Rechercher

15.2. Managing NVIDIA vGPU devices

download PDF

The vGPU feature makes it possible to divide a physical NVIDIA GPU device into multiple virtual devices, referred to as mediated devices. These mediated devices can then be assigned to multiple virtual machines (VMs) as virtual GPUs. As a result, these VMs can share the performance of a single physical GPU.

Important

Assigning a physical GPU to VMs, with or without using mediated devices, makes it impossible for the host to use the GPU.

15.2.1. Setting up NVIDIA vGPU devices

To set up the NVIDIA vGPU feature, you need to download NVIDIA vGPU drivers for your GPU device, create mediated devices, and assign them to the intended virtual machines. For detailed instructions, see below.

Conditions préalables

  • Your GPU supports vGPU mediated devices. For an up-to-date list of NVIDIA GPUs that support creating vGPUs, see the NVIDIA vGPU software documentation.

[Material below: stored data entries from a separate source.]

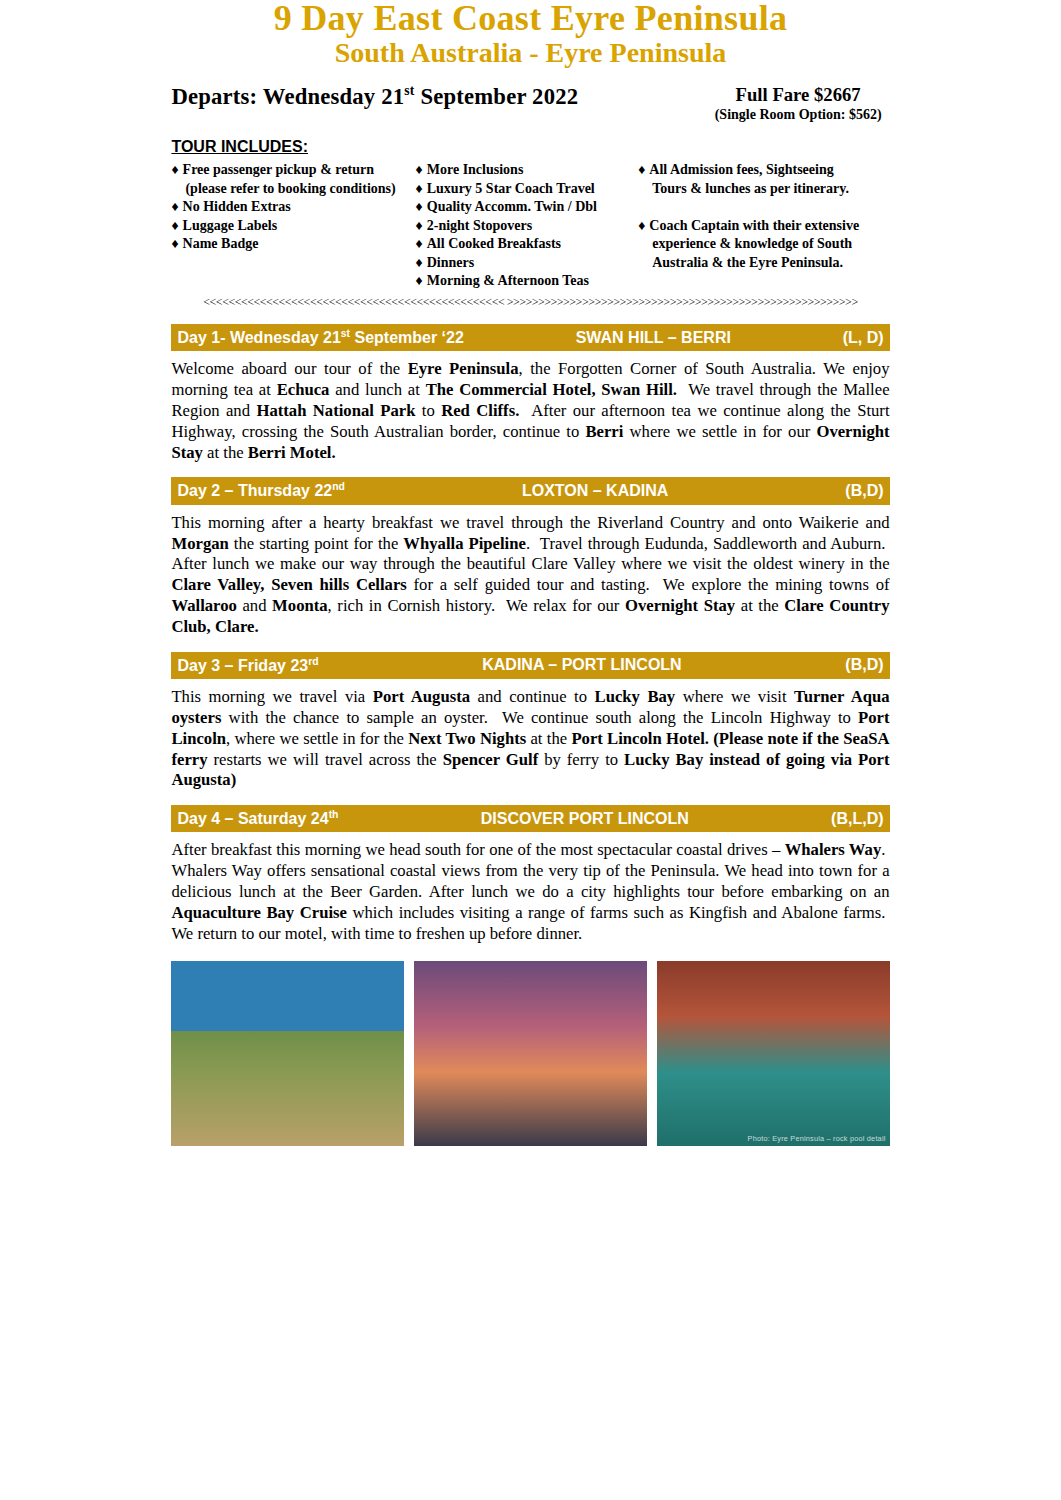9 Day East Coast Eyre Peninsula
South Australia - Eyre Peninsula
Departs: Wednesday 21st September 2022
Full Fare $2667
(Single Room Option: $562)
TOUR INCLUDES:
| ♦ Free passenger pickup & return | ♦ More Inclusions | ♦ All Admission fees, Sightseeing |
| (please refer to booking conditions) | ♦ Luxury 5 Star Coach Travel | Tours & lunches as per itinerary. |
| ♦ No Hidden Extras | ♦ Quality Accomm. Twin / Dbl | |
| ♦ Luggage Labels | ♦ 2-night Stopovers | ♦ Coach Captain with their extensive |
| ♦ Name Badge | ♦ All Cooked Breakfasts | experience & knowledge of South |
| | ♦ Dinners | Australia & the Eyre Peninsula. |
| | ♦ Morning & Afternoon Teas | |
<<<<<<<<<<<<<<<<<<<<<<<<<<<<<<<<<<<<<<<<<<<<<<<< >>>>>>>>>>>>>>>>>>>>>>>>>>>>>>>>>>>>>>>>>>>>>>>>>>>>>>>>
Day 1- Wednesday 21st September ‘22 SWAN HILL – BERRI (L, D)
Welcome aboard our tour of the Eyre Peninsula, the Forgotten Corner of South Australia. We enjoy morning tea at Echuca and lunch at The Commercial Hotel, Swan Hill. We travel through the Mallee Region and Hattah National Park to Red Cliffs. After our afternoon tea we continue along the Sturt Highway, crossing the South Australian border, continue to Berri where we settle in for our Overnight Stay at the Berri Motel.
Day 2 – Thursday 22nd LOXTON – KADINA (B,D)
This morning after a hearty breakfast we travel through the Riverland Country and onto Waikerie and Morgan the starting point for the Whyalla Pipeline. Travel through Eudunda, Saddleworth and Auburn. After lunch we make our way through the beautiful Clare Valley where we visit the oldest winery in the Clare Valley, Seven hills Cellars for a self guided tour and tasting. We explore the mining towns of Wallaroo and Moonta, rich in Cornish history. We relax for our Overnight Stay at the Clare Country Club, Clare.
Day 3 – Friday 23rd KADINA – PORT LINCOLN (B,D)
This morning we travel via Port Augusta and continue to Lucky Bay where we visit Turner Aqua oysters with the chance to sample an oyster. We continue south along the Lincoln Highway to Port Lincoln, where we settle in for the Next Two Nights at the Port Lincoln Hotel. (Please note if the SeaSA ferry restarts we will travel across the Spencer Gulf by ferry to Lucky Bay instead of going via Port Augusta)
Day 4 – Saturday 24th DISCOVER PORT LINCOLN (B,L,D)
After breakfast this morning we head south for one of the most spectacular coastal drives – Whalers Way. Whalers Way offers sensational coastal views from the very tip of the Peninsula. We head into town for a delicious lunch at the Beer Garden. After lunch we do a city highlights tour before embarking on an Aquaculture Bay Cruise which includes visiting a range of farms such as Kingfish and Abalone farms. We return to our motel, with time to freshen up before dinner.
Photo: Eyre Peninsula – rock pool detail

    • If you do not know which GPU your host is using, install the lshw package and use the lshw -C display command. The following example shows the system is using an NVIDIA Tesla P4 GPU, compatible with vGPU.

      # lshw -C display
      
      *-display
             description: 3D controller
             product: GP104GL [Tesla P4]
             vendor: NVIDIA Corporation
             physical id: 0
             bus info: pci@0000:01:00.0
             version: a1
             width: 64 bits
             clock: 33MHz
             capabilities: pm msi pciexpress cap_list
             configuration: driver=vfio-pci latency=0
             resources: irq:16 memory:f6000000-f6ffffff memory:e0000000-efffffff memory:f0000000-f1ffffff

Procédure

  1. Download the NVIDIA vGPU drivers and install them on your system. For instructions, see the NVIDIA documentation.
  2. If the NVIDIA software installer did not create the /etc/modprobe.d/nvidia-installer-disable-nouveau.conf file, create a conf file of any name in /etc/modprobe.d/, and add the following lines in the file:

    blacklist nouveau
    options nouveau modeset=0
  3. Regenerate the initial ramdisk for the current kernel, then reboot.

    # dracut --force
    # reboot
  4. Check that the kernel has loaded the nvidia_vgpu_vfio module and that the nvidia-vgpu-mgr.service service is running.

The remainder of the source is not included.